With its many walking trails, sounds of the Atlantic along the shores, planes flying overhead, and a distinct view of the Boston skyline, Deer Island is one of the most popular recreational areas around Boston Harbor. Today the island is home to the second-largest sewage treatment plant in the United States and is also joined by some of the other surrounding islands to form the Boston Harbor Islands National Recreation Area. However, Deer Island wasn’t always a picturesque and serene location. Much of its history has been filled with tragedy, sorrow, death, and despair. One such tragic chapter occurred during the mid-19th century.
In 1845, the Great Famine or “An Gorta Mór” struck Ireland. A period of massive starvation and disease that within a decade left around a million dead and over 2 million leaving the country in hopes of a better life and future. In 1847, a year known as Black ‘47, around 25,000 Irish refugees arrived in Boston. They disembarked from dank, dark, crowded vessels nicknamed “coffin ships” and thousands were struck with “ship fever.”
Boston city officials were panicked an epidemic could occur and ordered all sick refugees to be quarantined on Deer Island.

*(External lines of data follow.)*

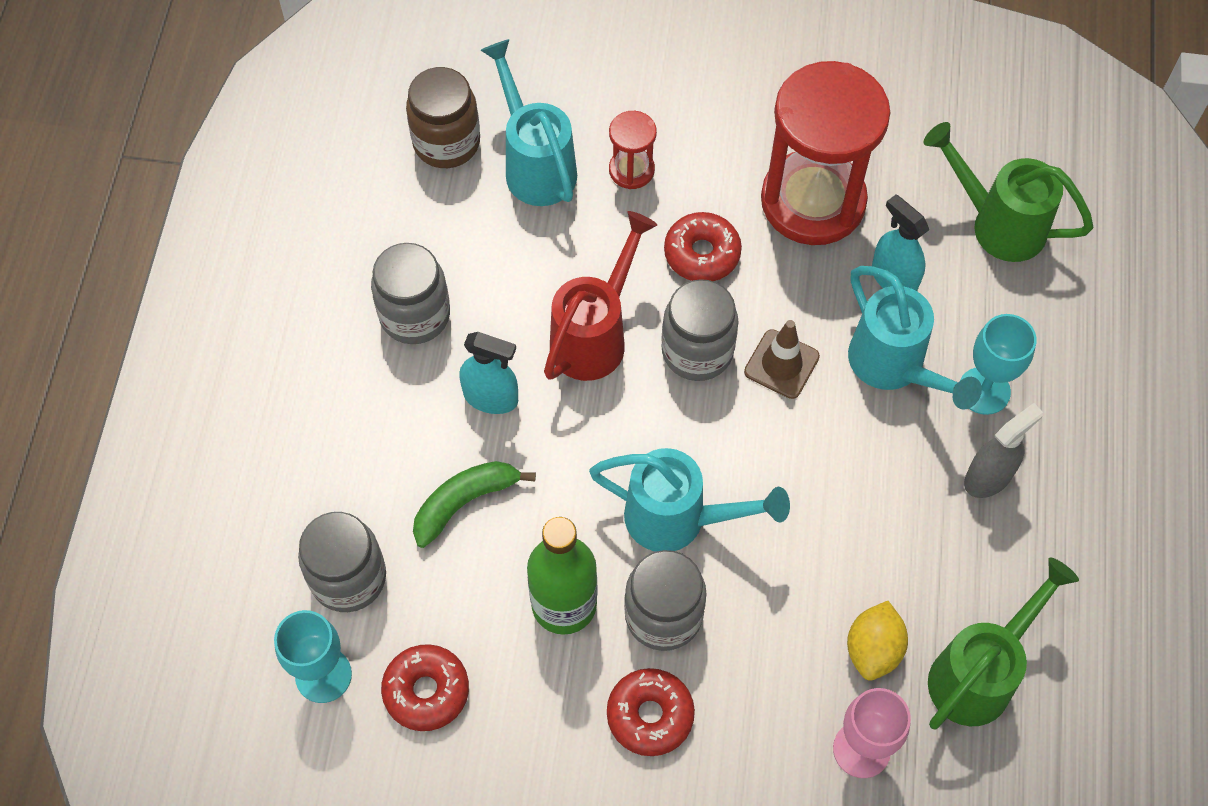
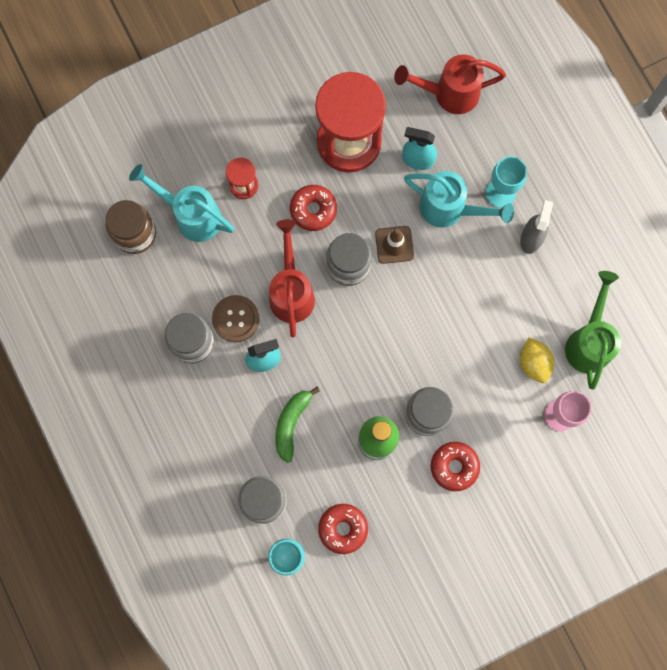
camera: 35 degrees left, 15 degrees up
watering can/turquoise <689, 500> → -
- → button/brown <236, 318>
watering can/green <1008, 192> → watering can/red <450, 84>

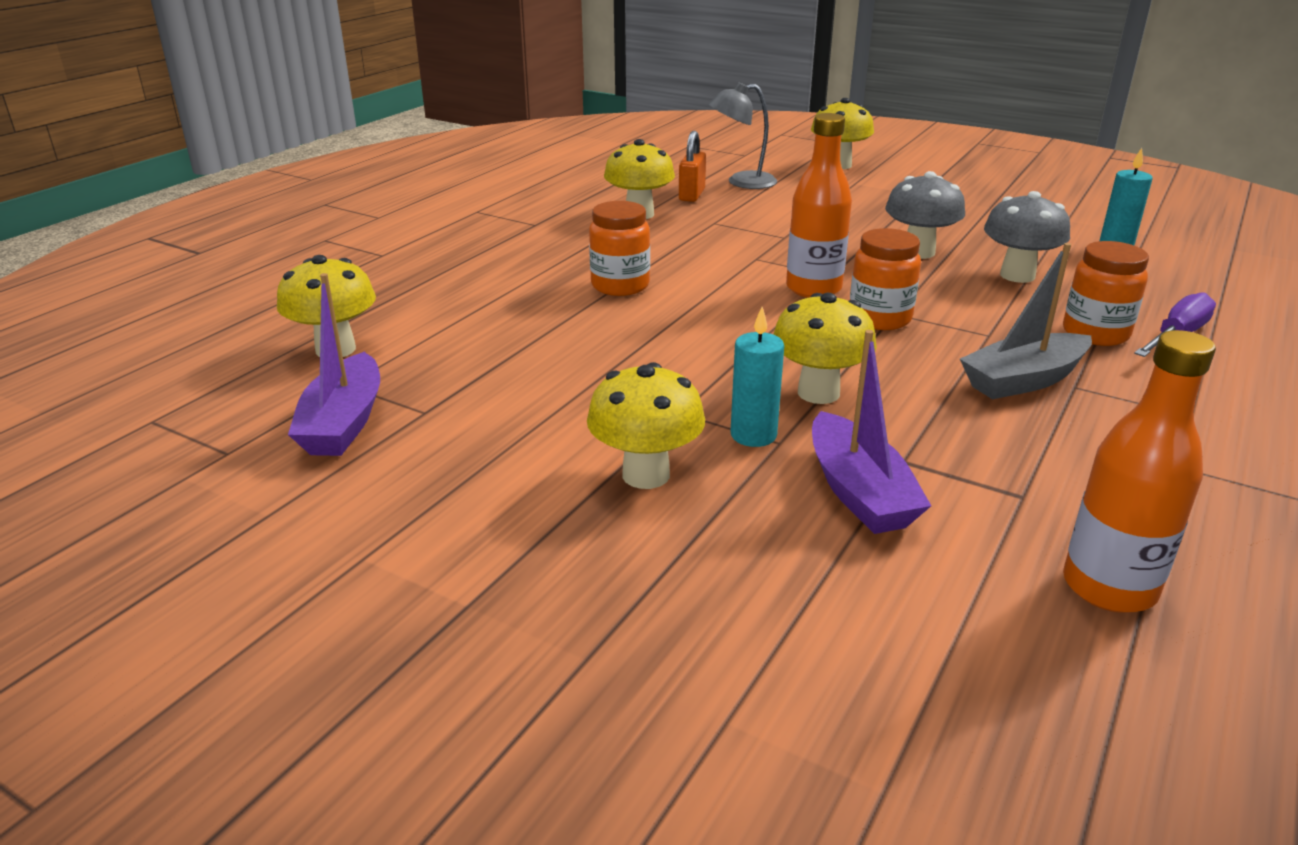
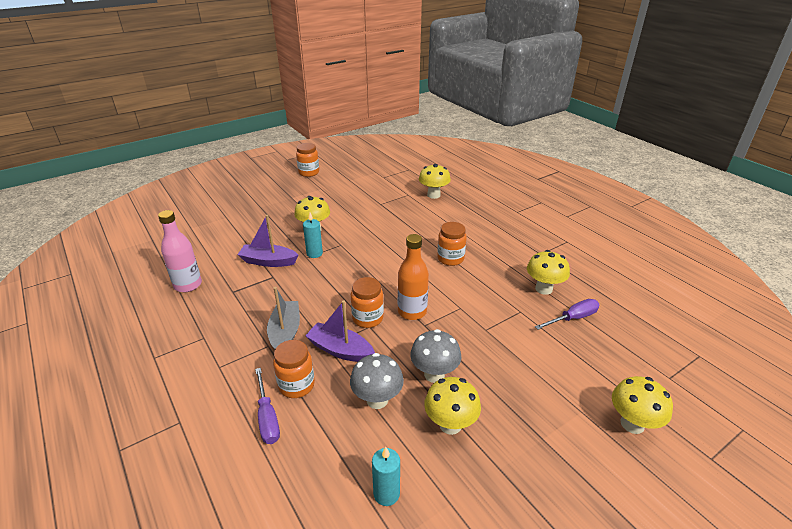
camera: 115 degrees right, 5 degrees up
lamp/grey <743, 135> → -
- → jar/orange <307, 160>
boat/purple <334, 364> → boat/purple <340, 331>, shifted
mushroom/yellow <825, 348> → mushroom/yellow <452, 406>, shifted
padlock/orange <692, 166> → screwdriver/purple <567, 314>
bottle/orange <1139, 471> → bottle/pink <180, 251>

A hospital was established on the island and around 4,800 people were admitted between 1847 and 1850. During that time, 850 would die and buried in unmarked graves across the island.

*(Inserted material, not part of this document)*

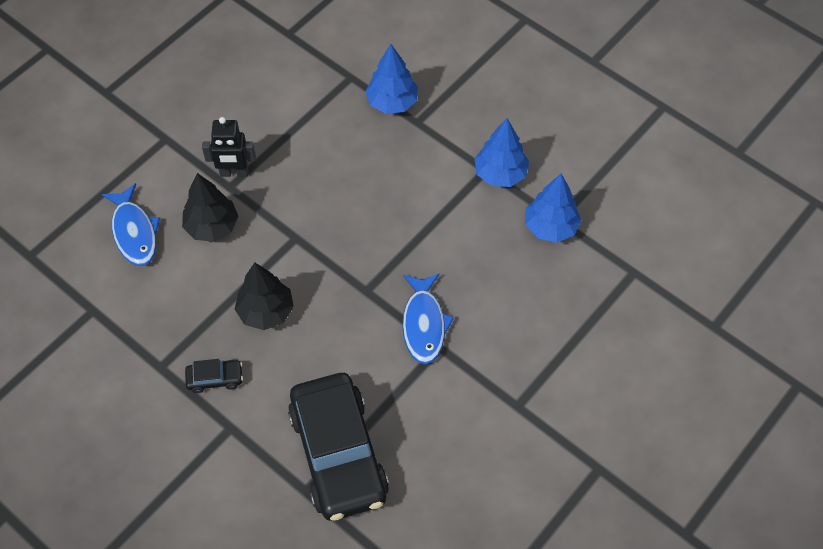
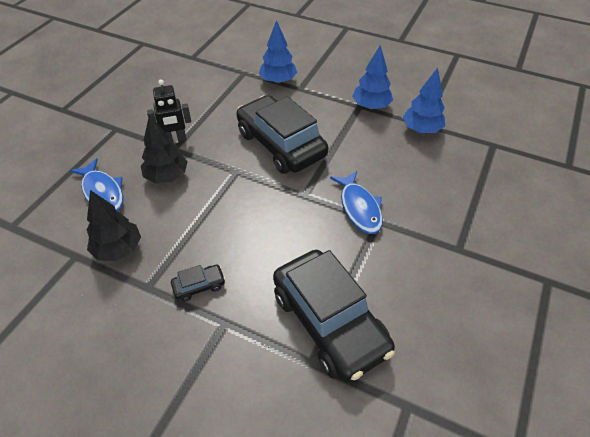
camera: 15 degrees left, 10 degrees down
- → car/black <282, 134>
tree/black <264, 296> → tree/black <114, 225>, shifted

For almost 150 years the bodies were undisturbed until construction crews doing excavation work discovered them in 1990. Local Irish-American community activists spent almost 30 years trying to get proper recognition for those who died and the Great Hunger Memorial was officially dedicated in 2019.
The memorial is in the form of a 16-foot tall Celtic Cross overlooking the harbor and is also near another memorial dedicated to the Nipmuc people who were interred on Deer Island during King Philip’s War in 1675-1676.
Although Deer Island is a popular recreational area today, the Great Hunger Memorial and the Nipmuc memorial help ensure the history, story, and memories of the island won’t be forgotten.